Data records START
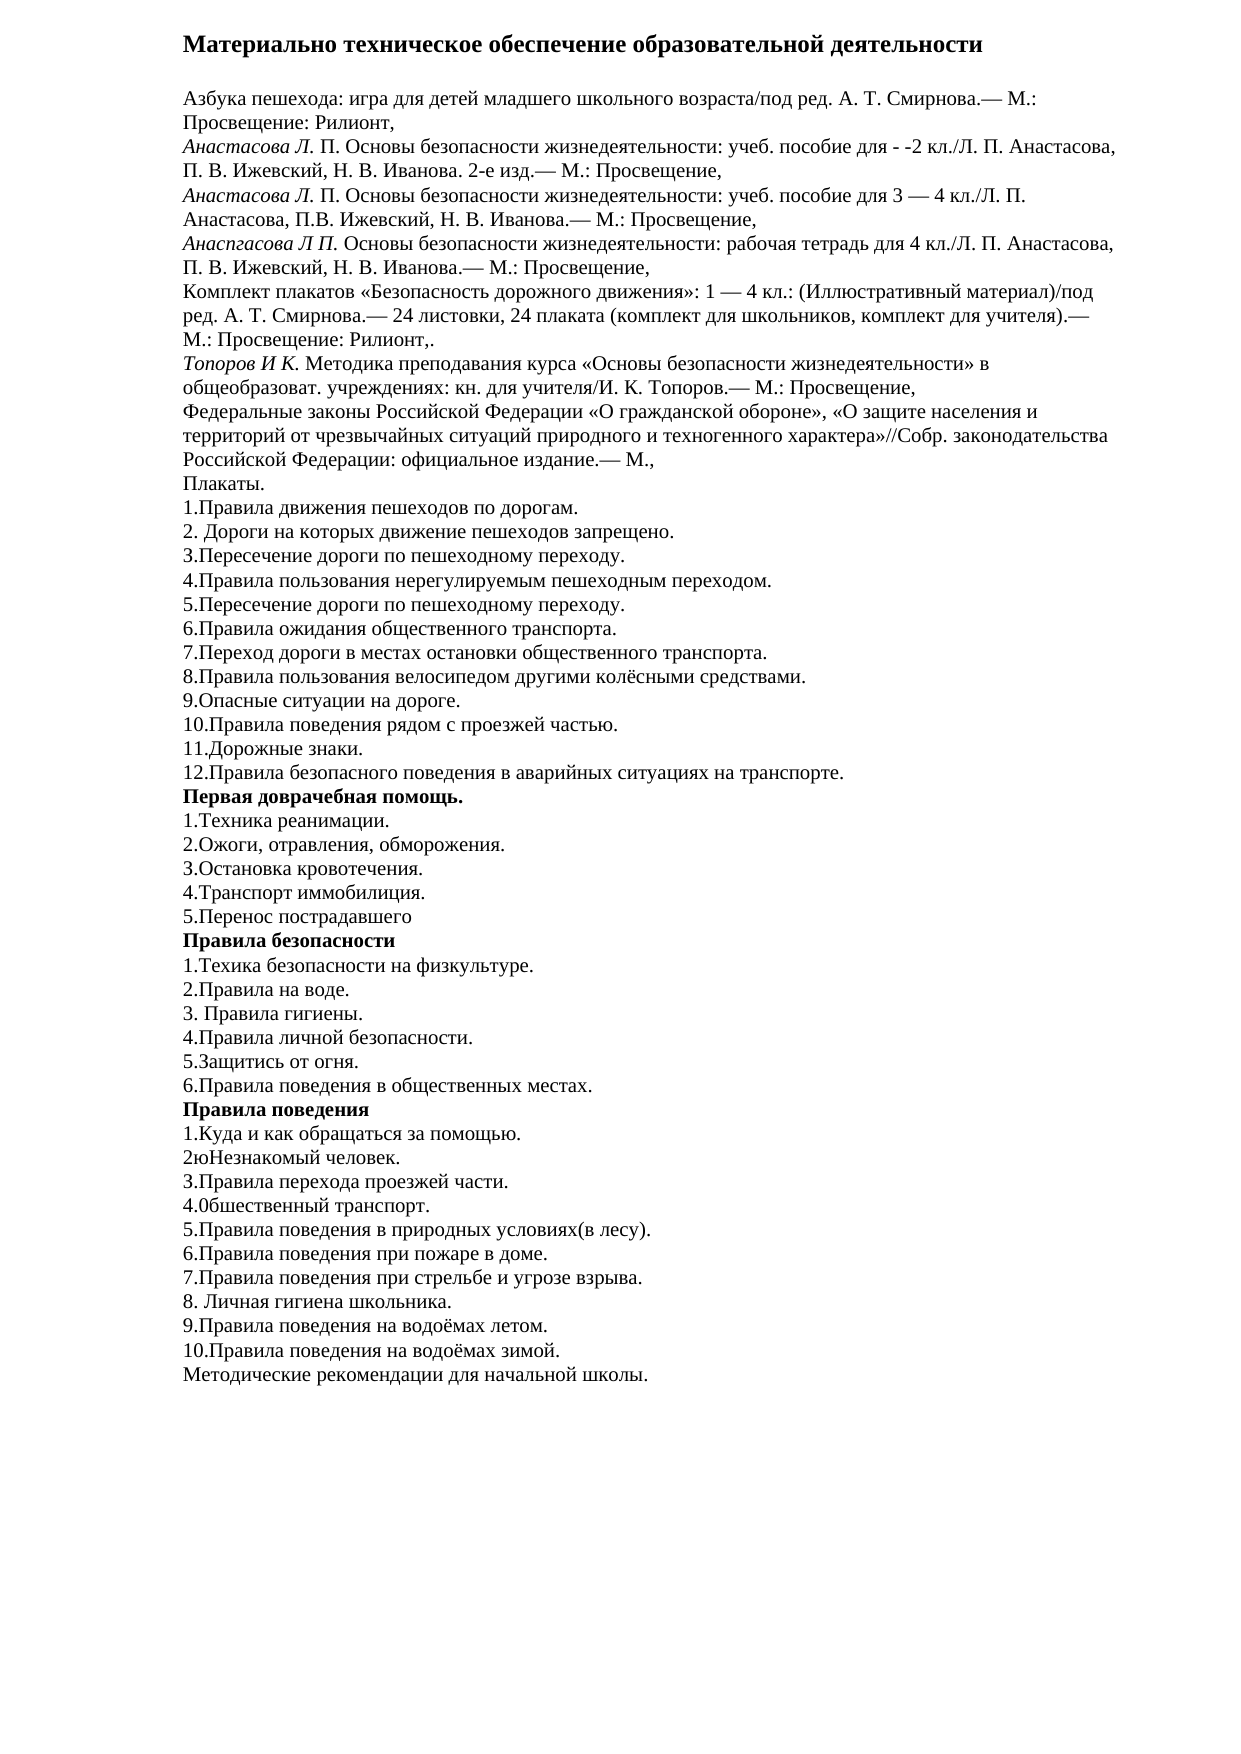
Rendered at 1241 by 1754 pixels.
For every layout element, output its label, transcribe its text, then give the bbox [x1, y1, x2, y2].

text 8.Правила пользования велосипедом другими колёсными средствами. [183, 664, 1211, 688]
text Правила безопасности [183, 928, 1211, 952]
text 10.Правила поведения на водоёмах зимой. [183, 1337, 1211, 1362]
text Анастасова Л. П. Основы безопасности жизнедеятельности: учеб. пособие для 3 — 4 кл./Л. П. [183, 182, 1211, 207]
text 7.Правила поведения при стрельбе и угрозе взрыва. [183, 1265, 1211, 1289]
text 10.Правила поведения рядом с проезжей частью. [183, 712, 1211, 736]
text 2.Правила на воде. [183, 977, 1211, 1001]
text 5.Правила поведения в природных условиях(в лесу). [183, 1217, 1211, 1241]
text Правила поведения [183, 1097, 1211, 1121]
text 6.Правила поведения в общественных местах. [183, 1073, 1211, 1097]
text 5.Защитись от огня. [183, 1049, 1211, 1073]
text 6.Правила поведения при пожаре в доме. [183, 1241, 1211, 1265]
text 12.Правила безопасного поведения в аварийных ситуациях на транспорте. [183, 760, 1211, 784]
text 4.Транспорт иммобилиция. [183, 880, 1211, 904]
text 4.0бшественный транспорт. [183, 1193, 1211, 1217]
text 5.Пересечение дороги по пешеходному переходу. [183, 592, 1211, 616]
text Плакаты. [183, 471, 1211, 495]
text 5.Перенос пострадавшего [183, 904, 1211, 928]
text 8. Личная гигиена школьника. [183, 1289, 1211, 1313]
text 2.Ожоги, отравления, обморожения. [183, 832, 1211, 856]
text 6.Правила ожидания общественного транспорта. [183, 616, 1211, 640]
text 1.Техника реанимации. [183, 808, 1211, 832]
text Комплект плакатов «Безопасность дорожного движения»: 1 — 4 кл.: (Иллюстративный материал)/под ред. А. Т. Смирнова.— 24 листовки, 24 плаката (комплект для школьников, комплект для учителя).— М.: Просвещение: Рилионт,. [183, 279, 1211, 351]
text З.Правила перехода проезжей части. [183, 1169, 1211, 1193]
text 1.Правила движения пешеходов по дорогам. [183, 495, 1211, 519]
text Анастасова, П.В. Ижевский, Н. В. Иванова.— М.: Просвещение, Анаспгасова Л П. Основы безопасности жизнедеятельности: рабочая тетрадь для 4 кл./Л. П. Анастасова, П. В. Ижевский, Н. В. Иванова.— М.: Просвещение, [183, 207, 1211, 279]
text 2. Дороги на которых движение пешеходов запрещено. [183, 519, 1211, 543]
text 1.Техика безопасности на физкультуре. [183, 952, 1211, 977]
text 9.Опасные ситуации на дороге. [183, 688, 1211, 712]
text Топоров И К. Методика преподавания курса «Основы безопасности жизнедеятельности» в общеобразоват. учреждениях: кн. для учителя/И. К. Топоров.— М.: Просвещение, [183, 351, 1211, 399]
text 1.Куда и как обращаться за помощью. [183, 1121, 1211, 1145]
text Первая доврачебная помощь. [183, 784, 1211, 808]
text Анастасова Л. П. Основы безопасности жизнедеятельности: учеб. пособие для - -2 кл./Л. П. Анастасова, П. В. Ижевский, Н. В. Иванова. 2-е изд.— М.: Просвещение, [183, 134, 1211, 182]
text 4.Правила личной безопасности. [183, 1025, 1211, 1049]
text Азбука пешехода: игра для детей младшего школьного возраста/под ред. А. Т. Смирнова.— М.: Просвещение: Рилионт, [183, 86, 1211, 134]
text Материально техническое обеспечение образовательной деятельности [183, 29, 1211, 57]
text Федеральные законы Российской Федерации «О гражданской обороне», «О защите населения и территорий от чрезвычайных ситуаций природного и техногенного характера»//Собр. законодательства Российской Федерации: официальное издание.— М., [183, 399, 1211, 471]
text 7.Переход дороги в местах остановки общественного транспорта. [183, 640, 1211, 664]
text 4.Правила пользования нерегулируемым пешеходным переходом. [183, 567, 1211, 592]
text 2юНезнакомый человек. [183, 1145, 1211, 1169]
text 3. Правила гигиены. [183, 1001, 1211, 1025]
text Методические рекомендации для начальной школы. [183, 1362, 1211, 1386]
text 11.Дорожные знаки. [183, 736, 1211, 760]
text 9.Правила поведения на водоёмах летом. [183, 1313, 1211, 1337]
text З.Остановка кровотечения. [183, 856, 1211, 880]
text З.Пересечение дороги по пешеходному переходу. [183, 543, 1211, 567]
Data records END
Data records START
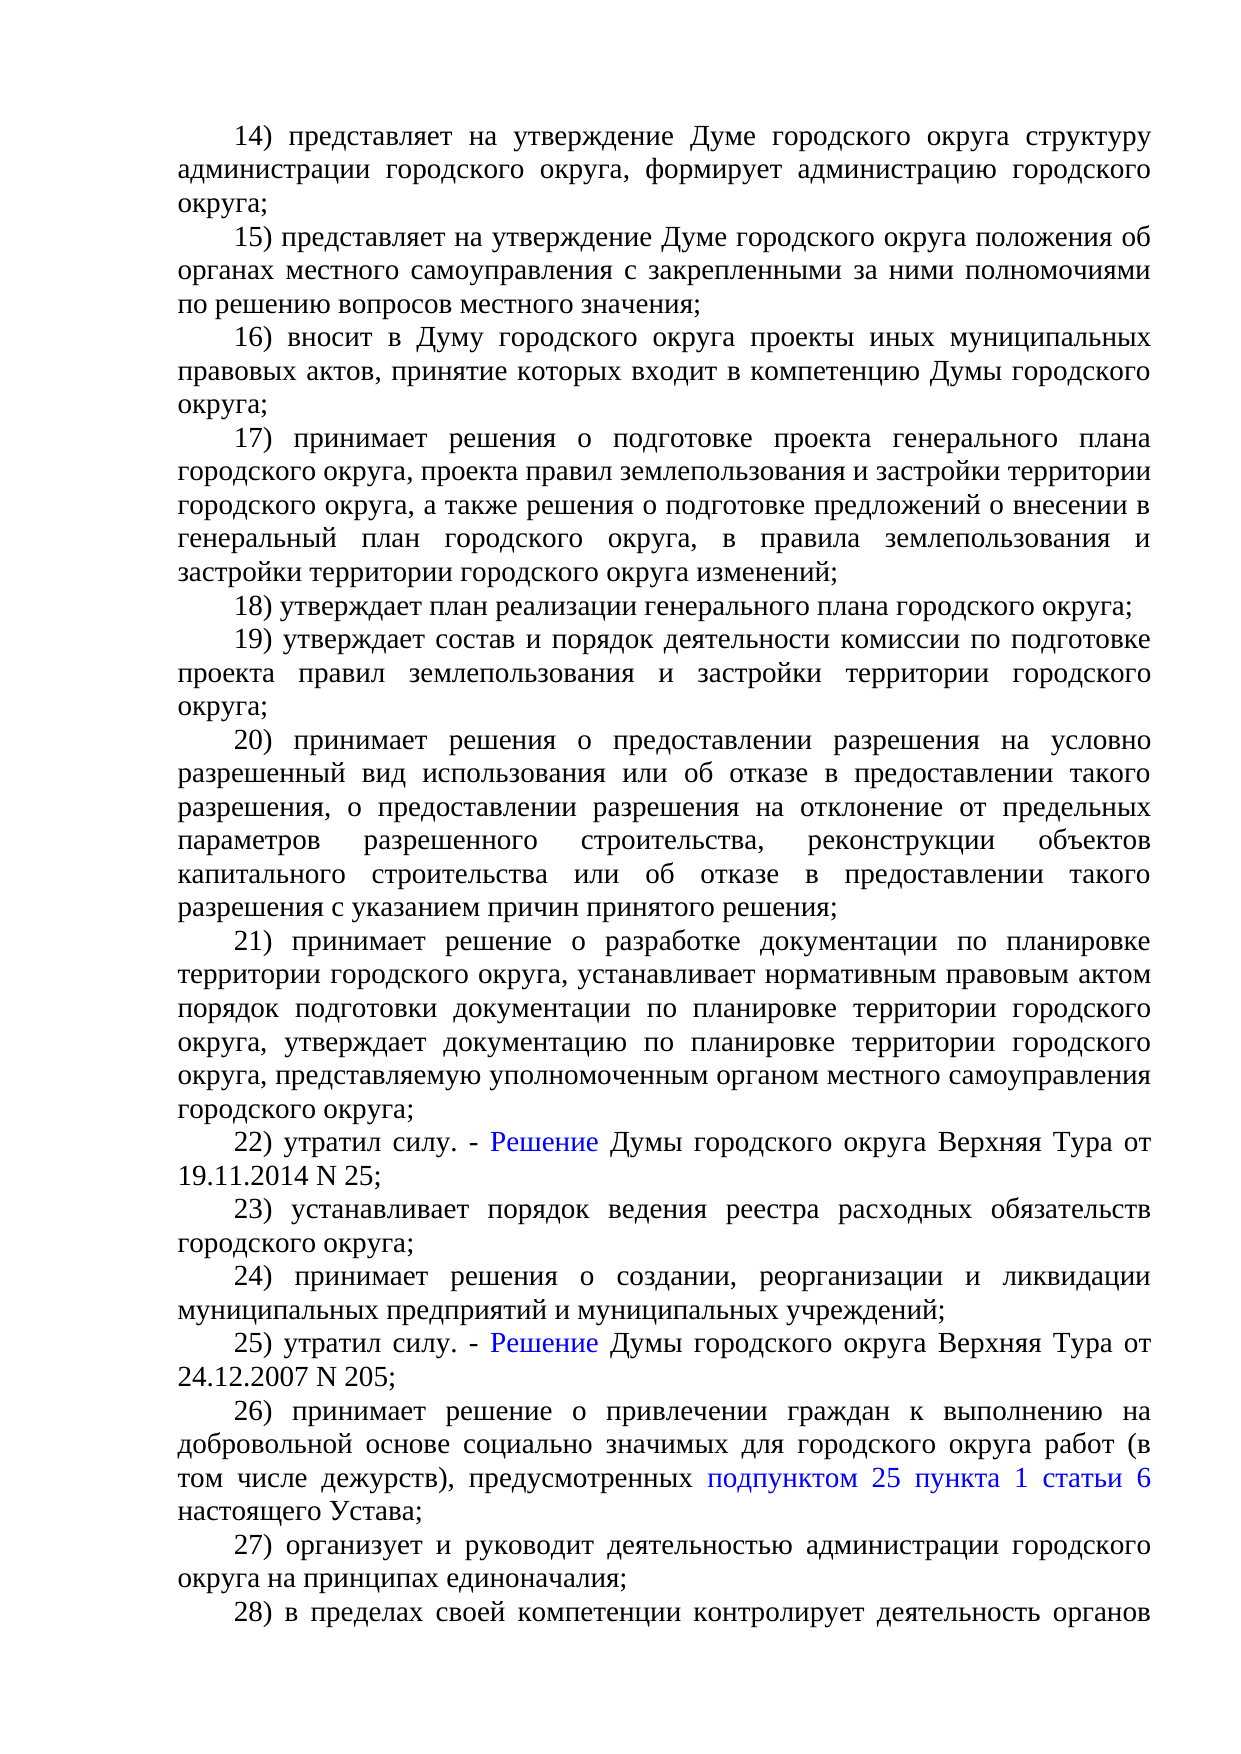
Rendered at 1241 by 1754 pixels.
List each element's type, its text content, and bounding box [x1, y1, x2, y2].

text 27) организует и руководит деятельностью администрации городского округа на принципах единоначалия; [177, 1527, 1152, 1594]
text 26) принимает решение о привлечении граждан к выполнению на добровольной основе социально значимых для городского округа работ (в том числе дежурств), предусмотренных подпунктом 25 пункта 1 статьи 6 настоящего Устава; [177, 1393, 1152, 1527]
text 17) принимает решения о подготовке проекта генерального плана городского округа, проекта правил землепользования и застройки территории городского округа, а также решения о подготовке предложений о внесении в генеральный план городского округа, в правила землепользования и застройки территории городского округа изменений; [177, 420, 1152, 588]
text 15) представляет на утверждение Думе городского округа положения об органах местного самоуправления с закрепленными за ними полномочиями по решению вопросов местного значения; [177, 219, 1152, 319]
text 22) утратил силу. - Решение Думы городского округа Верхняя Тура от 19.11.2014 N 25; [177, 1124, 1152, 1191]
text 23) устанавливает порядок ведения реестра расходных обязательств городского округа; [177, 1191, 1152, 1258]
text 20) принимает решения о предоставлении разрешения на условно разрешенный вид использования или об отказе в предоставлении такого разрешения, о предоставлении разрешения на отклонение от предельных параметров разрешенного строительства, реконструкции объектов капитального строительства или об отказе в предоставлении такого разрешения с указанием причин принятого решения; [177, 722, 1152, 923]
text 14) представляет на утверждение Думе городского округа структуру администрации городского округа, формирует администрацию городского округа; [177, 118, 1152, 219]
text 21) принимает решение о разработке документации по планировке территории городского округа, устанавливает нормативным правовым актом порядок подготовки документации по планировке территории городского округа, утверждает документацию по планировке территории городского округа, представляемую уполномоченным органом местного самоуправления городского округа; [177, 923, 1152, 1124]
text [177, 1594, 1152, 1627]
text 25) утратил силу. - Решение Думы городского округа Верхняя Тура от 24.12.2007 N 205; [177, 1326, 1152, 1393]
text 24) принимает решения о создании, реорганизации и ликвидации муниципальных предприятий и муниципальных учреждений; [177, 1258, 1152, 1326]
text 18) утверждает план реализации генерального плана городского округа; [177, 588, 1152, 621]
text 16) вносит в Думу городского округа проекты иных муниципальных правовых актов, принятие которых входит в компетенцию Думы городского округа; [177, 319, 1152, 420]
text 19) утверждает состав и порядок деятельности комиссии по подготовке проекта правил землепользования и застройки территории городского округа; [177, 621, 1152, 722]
Data records END
Data records START
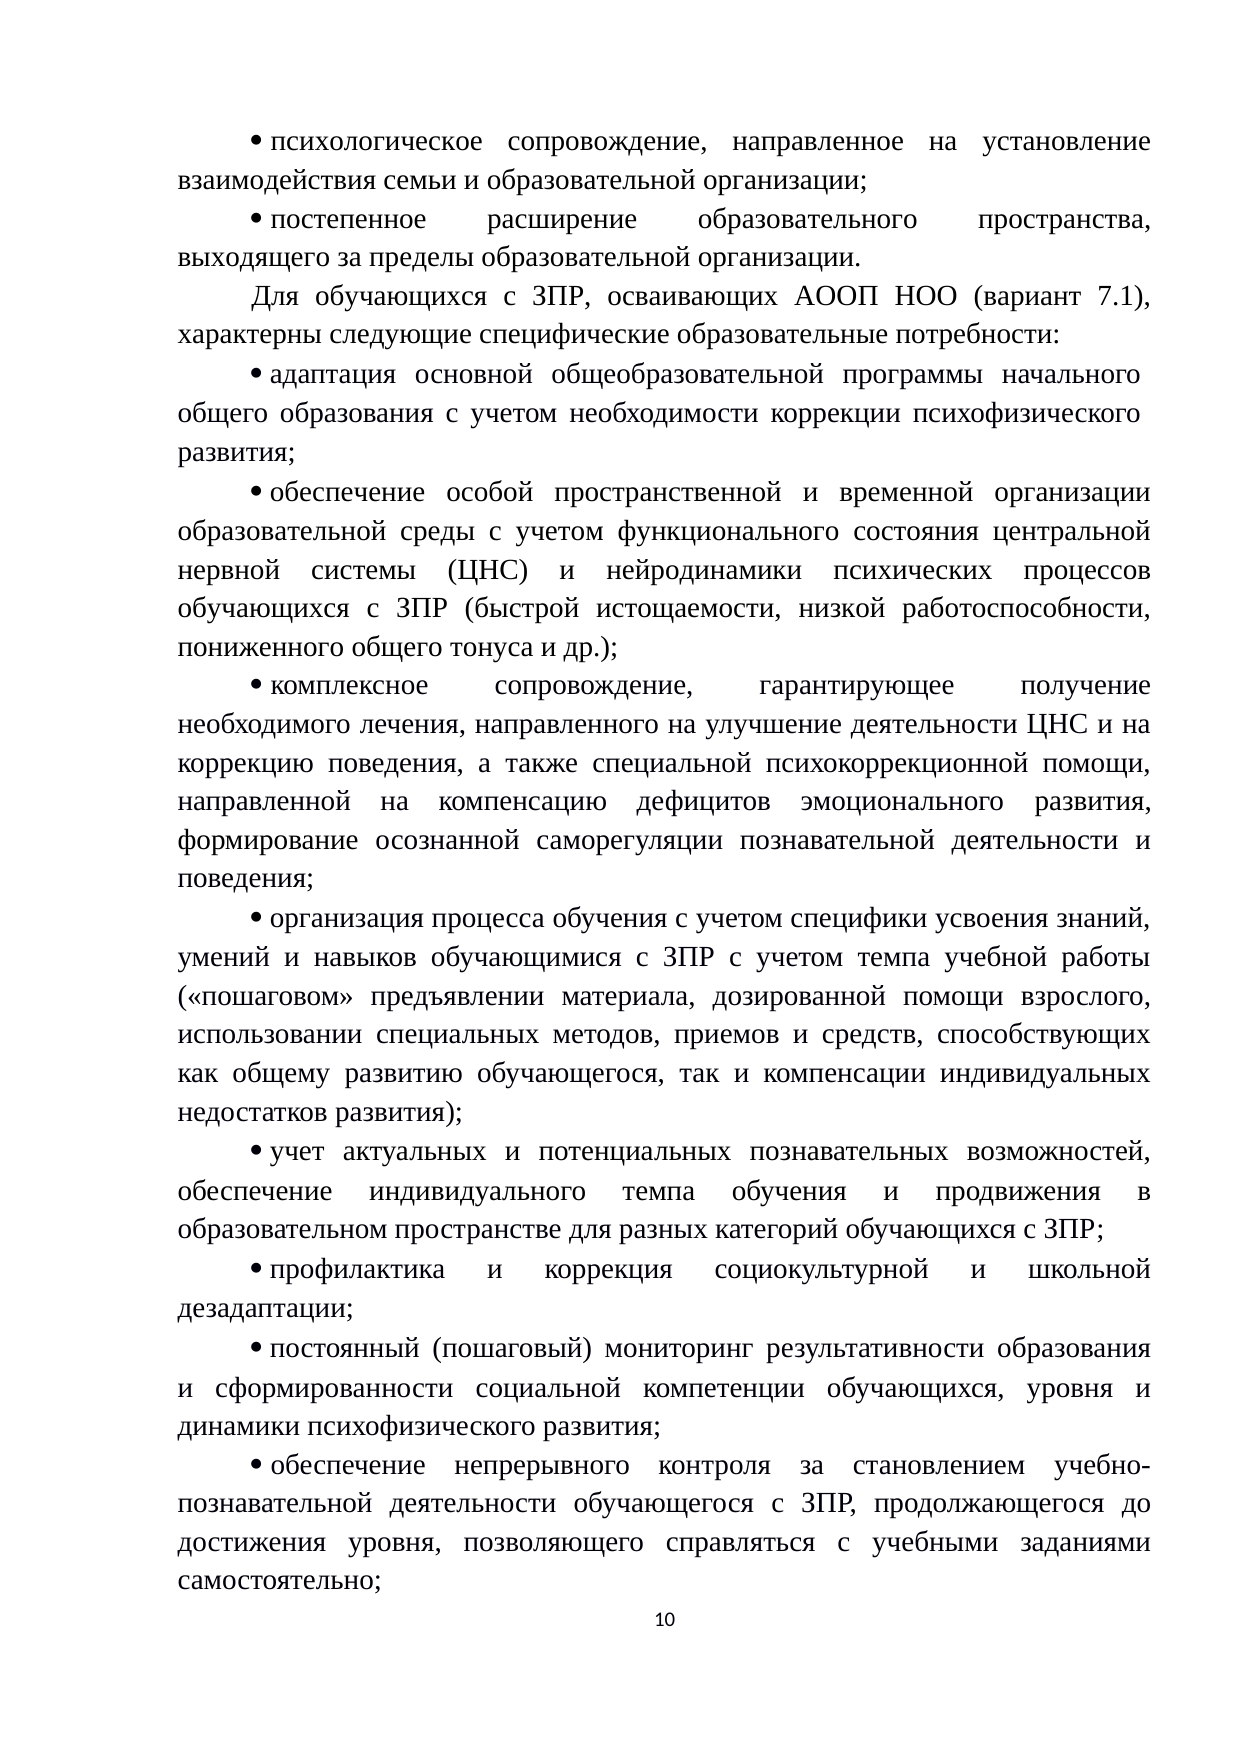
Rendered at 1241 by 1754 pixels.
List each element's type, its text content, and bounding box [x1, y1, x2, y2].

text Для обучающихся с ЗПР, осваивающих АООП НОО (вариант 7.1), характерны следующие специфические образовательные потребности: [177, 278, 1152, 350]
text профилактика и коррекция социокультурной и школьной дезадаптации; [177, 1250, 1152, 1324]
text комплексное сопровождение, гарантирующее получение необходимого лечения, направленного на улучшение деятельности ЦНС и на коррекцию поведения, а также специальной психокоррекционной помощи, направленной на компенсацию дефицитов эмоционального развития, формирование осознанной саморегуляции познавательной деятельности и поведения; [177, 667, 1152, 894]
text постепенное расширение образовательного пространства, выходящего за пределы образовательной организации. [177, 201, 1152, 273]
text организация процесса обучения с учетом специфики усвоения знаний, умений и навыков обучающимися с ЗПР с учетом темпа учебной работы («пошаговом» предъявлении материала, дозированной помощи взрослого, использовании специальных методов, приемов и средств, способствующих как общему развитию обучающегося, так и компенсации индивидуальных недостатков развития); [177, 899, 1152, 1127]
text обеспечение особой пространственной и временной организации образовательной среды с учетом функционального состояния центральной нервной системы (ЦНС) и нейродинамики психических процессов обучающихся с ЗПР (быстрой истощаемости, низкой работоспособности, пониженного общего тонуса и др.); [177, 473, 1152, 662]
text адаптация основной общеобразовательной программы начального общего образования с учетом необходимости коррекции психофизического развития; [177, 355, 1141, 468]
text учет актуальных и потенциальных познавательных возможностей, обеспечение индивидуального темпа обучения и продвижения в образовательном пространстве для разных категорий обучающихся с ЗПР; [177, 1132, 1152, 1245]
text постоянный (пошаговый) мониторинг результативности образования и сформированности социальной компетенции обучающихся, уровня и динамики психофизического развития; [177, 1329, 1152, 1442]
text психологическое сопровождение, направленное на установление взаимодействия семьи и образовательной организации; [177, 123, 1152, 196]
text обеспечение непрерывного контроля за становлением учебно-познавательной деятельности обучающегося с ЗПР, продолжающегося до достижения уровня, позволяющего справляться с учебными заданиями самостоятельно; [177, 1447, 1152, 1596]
Data records END
Problem requirements -> The answer must be a single number: the count of lines in the data that include the word "пособие".

Output of the task -> 2